Specific types of conflict-handling mechanisms include coercion, avoidance, arbitration, adjudication, negotiation, mediation and reconciliation. The most adversarial approach and least joint participatory approach is coercion, and the least adversarial and most mutual participatory approach is reconciliation.[76]

‘Coercion’ includes both the violent and nonviolent methods of force. The United Nations Charter Chapter VII resolutions includes both nonviolent (for example economic sanctions) and violent (that is military) forms of coercion. ‘Avoidance’, like force, is a short-term solution. Avoidance would include territorial separation, such as partition of states, and relies on the saying “good fences make good neighbours”.[77] ‘Adjudication’ of conflict involves a third party who pronounces a judgement on a grievance. This third party is most often connected with the state.

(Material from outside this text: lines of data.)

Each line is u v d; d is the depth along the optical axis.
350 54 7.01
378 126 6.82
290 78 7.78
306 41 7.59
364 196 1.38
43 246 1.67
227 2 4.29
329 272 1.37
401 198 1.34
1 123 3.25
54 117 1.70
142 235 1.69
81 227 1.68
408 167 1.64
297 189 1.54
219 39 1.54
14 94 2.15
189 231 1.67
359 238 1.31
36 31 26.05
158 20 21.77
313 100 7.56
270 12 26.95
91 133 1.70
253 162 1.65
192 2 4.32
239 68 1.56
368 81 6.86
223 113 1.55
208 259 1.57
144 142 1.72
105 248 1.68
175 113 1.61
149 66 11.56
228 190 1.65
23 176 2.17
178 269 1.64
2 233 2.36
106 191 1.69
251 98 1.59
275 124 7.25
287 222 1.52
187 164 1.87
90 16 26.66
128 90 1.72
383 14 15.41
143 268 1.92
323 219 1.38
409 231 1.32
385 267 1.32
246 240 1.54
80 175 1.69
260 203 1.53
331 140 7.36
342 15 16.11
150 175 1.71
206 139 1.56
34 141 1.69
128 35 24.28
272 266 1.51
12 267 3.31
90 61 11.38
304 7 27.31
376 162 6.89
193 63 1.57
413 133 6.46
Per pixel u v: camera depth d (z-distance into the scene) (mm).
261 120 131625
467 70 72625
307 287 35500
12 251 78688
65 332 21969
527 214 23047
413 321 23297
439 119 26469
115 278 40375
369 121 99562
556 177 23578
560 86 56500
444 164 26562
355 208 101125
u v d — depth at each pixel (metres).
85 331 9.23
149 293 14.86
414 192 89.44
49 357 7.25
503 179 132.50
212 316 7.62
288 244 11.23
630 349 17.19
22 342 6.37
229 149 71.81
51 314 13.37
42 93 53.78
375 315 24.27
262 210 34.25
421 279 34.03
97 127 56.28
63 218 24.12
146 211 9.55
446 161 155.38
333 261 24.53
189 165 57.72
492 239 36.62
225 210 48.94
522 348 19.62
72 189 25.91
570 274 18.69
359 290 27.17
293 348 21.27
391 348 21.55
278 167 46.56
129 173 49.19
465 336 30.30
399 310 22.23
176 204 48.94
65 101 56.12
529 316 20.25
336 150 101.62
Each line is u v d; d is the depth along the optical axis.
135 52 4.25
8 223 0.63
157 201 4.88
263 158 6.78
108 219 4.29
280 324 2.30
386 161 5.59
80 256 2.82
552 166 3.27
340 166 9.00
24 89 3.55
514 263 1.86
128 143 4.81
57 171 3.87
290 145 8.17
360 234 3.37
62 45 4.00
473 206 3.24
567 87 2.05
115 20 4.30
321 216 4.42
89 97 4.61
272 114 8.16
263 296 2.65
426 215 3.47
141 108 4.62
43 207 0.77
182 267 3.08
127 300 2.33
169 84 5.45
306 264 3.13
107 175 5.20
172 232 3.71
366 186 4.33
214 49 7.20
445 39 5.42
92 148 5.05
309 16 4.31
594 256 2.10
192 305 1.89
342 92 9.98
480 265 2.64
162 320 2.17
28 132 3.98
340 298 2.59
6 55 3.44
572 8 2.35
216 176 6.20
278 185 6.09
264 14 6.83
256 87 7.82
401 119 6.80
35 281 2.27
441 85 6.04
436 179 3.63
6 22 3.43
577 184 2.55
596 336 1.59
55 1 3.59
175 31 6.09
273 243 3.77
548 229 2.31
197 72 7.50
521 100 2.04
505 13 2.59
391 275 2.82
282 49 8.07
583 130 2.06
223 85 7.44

In ‘arbitration’, an arbiter such as a judge or lawyer settles the dispute. The arbiter may be selected by the disputing parties. Examples of arbitration include industrial arbitration such as employer-trade unions, employer-employee, divorce disputes and minor matters in local courts[78]. The distinction between arbitration and adjudication is arbitration is generally a more informal and less expensive process, which tends to leave parties with more amicable results. An early form of international arbitration was developed following the Hague Peace Conference of 1899.

In this context ‘negotiation’ implies the parties making an agreement, in the absence of a third party, although one party may still have slightly more power than the other. In other contexts negotiation may imply an agreement by parties in a non-judicial or non-arbitral setting.[79]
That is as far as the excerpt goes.